Тициан Табидзе: жизнь и поэзия | страница 21
«Новейшая литература», в особенности поэзия символистов, им представлялась отдушиной в той тусклой бытовой, казенной, провинциальной атмосфере, которая их окружала. Это был способ уйти от скучной повседневности кутаисских будней.
«Серая мещанская среда мелкой буржуазии заполнила для нас общественную среду, легко вызывая нас на оппозицию и на все оплеухи общественному вкусу», — напишет, годы спустя, об этом времени Тициан в черновом наброске автобиографии.

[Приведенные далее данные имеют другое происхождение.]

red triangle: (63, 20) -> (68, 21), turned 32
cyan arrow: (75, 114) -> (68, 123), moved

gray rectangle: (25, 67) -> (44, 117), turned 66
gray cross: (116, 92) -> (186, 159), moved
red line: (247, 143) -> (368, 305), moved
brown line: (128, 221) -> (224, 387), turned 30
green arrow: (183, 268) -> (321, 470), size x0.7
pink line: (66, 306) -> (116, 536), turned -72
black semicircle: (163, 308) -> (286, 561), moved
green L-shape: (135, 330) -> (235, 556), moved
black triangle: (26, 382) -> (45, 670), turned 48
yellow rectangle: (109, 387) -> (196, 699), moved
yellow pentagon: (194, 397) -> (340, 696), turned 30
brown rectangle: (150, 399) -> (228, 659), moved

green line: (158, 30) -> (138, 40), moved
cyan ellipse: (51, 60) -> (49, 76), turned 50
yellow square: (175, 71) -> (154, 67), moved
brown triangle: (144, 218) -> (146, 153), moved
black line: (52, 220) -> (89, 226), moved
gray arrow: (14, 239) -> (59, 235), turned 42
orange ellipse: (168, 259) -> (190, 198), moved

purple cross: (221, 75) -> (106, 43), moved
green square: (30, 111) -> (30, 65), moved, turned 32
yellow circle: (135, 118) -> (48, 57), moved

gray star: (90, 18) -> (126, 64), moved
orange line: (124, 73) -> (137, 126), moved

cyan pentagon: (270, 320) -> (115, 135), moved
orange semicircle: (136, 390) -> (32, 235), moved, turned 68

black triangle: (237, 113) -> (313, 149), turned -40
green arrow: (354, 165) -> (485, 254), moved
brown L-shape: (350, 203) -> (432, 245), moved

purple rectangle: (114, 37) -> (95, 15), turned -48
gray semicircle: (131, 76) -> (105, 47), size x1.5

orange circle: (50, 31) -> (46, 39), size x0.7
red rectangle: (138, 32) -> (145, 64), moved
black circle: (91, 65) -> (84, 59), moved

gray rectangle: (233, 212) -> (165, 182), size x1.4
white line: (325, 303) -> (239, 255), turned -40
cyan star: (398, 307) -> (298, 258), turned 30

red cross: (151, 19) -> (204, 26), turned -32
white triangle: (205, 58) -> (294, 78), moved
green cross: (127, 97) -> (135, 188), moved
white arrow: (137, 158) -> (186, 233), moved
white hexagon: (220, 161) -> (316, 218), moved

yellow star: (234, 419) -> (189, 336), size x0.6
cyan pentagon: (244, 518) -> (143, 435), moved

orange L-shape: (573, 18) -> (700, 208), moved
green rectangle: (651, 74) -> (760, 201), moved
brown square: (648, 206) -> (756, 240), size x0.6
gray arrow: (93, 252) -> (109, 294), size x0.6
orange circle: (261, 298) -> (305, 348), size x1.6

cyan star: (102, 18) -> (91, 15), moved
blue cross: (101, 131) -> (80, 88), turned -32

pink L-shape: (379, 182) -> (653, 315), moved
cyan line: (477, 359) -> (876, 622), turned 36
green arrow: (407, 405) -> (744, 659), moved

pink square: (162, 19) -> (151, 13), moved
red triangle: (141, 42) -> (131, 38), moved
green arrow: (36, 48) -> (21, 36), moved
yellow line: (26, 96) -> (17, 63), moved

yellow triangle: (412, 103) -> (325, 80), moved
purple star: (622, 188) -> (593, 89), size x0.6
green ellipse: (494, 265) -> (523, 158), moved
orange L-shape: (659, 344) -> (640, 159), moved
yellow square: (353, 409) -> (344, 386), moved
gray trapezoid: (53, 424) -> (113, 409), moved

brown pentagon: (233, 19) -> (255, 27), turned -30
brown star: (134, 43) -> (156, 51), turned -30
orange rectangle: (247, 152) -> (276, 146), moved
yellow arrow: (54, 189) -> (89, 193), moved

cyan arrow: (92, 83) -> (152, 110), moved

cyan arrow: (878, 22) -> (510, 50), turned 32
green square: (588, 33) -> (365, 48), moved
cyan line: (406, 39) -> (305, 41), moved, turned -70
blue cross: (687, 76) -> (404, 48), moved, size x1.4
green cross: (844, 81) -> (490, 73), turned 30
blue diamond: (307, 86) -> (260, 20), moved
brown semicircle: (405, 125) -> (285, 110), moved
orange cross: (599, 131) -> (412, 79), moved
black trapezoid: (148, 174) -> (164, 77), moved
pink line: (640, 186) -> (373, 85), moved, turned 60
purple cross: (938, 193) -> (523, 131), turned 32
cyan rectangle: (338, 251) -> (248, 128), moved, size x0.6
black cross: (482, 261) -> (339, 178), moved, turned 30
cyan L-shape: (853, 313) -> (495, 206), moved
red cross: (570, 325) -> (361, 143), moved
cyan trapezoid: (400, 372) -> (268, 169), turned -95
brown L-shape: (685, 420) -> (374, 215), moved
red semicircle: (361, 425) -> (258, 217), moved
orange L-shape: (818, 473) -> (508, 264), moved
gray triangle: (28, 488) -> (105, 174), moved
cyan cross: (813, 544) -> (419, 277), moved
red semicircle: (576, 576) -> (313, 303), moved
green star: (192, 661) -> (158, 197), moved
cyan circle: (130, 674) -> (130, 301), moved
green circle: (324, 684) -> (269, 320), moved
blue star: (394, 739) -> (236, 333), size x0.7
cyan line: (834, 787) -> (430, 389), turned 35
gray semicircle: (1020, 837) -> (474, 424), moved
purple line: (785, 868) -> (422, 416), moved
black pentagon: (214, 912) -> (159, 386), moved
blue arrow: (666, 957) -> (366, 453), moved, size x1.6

Потом он поправил стиль — станет; «Город обнищавших мелкопоместных дворян, давно спустивших свои имения, какой-то „аристократической богемы“, изощренных в хитрых выдумках праздных тунеядцев и остряков легко настраивал нас на оппозицию мещанству и „пощечину общественному вкусу“…».
Здесь еще и символизм был пощечиной, хотя в России на смену символизму шел уже более решительный футуризм! «Пощечина общественному вкусу» — название первого поэтического сборника футуристов (1912).
Их соблазняли, их влекли за собой литературные призраки — обманчиво живые, — в противовес мертвящей, тупой и беспробудной повседневности.
«Литературные призраки» приходили осенними тучами из-за моря.
Не только поэтические, но и жизненные ассоциации молодых кутаисских поэтов были литературны.
«Кутаис представлялся нам „мертвым Брюгге“ Роденбаха, — писал Табидзе в автобиографии. — На фоне этого мертвого города оживали галлюцинирующие призраки, и мы были в плену литературных образов».
Блистательный «мертвый Брюгге», этот некогда пышный фламандский город времен Возрожденья, вот уже несколько веков погруженный в сон, похожий на забытье, на затянувшуюся агонию, — что общего было у него с Кутаисом?
Печальный, монастырский, живущий как бы под сурдинку Брюгге — объект меланхолических творений бельгийского писателя-символиста, жившего и умершего в Париже, Жоржа Роденбаха; не просто место действия — центральный персонаж его романа «Мертвый Брюгге» и лирического очерка «Брюгге» из книги «Агонии городов».
Роденбах писал о старом Брюгге как о своей минувшей, но не забытой любви, о неизбывной печали воспоминаний.
«Красота печали выше, чем красота жизни!» — утверждал Жорж Роденбах.
Выступая на Первом Всесоюзном съезде писателей, Тициан Табидзе скажет о «поколении, зачатом до войны и революции — в капиталистической агонии», о молодом человеке, которого двадцатый век застал стариком, о «замечательных французских поэтах», павших в патриотическом угаре Первой мировой войны, в предсмертных судорогах вспоминая Бодлера и Малларме: они «видели заходящее, черное солнце декаданса, хоть умирали за возрождение родины».